第39章

等五條悟回來, 看他那心不在焉的表情,夏油傑和家入硝子感覺到了不對勁。

“喂,悟, 你說句話……”夏油傑感覺到了恐怕情況不太好。

“我好想看她哭的樣子啊。”或者是對著他露出那種溫柔包容到極致的表情,五條悟表情極度的認真地說:“怎麽辦?”

夏油傑:“……”

家入硝子:“……”

“我得先給晝定點什麽……那家的青檸味甜點不錯, 明天買來給晝送過去吧。”夏油傑一邊看著手機給店家發去預定一邊無感情的說道。

“明天我去請晝吃一頓好的。”家入硝子也開始查看有什麽店家評價比較好的。

“我現在又沒讓她哭, 你們現在就著急安慰人去了?”五條悟覺得自己兩個好友都不對勁。

兩個好夥伴擡頭看了他一眼,同時嘆了口氣, 搖搖頭。

夏油傑也清楚, 如果對此時的五條悟明說“你是對人家一見鐘情了”, 那麽骨子裏就寫著叛逆不羈的五條悟只會反應更加排斥,甚至為了證明自己不是喜歡人家而做出更過分的舉動,只有等這家夥自己覺悟才行。

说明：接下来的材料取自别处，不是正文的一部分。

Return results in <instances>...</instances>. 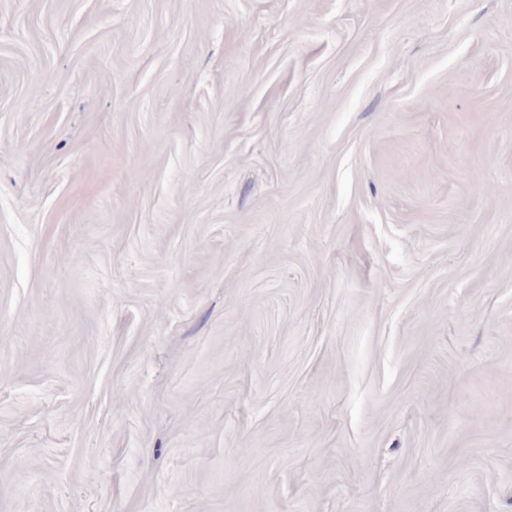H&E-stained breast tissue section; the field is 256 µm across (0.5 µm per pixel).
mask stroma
<instances>
[{"mask_svg": "<svg viewBox=\"0 0 512 512\" xmlns=\"http://www.w3.org/2000/svg\"><path fill=\"white\" fill-rule=\"evenodd\" d=\"M0 512H512V0H0Z\"/></svg>", "mask_w": 512, "mask_h": 512, "instance_id": "stroma-1", "label": "stroma"}]
</instances>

兩人作為五條悟的好友, 旁觀者清看得明白,想要幫他一把,沒想到, 好家夥,五條悟直接反向沖刺。

不過地球是圓的, 反向跑繞一周似乎也能到終點?

畢竟五條悟就是這樣人。

——就如梔子花。

梔子花粗粗大大, 又香得撣都撣不開,於是文人雅士不取, 以為品格不高。

梔子花說:去你媽的,我就要這樣香, 香得痛痛快快, 你們他媽的管得著嗎?

白晝深刻意識到了這一點,盡管對方言語有些銳利、過於直接,但白晝卻沒有從中感覺到絲毫惡意, 甚至感覺到一種別扭的關心,五條悟看事情看得過於通透,而天生強大的他不屑於那些彎彎繞繞,更未想過去因別人改變自己。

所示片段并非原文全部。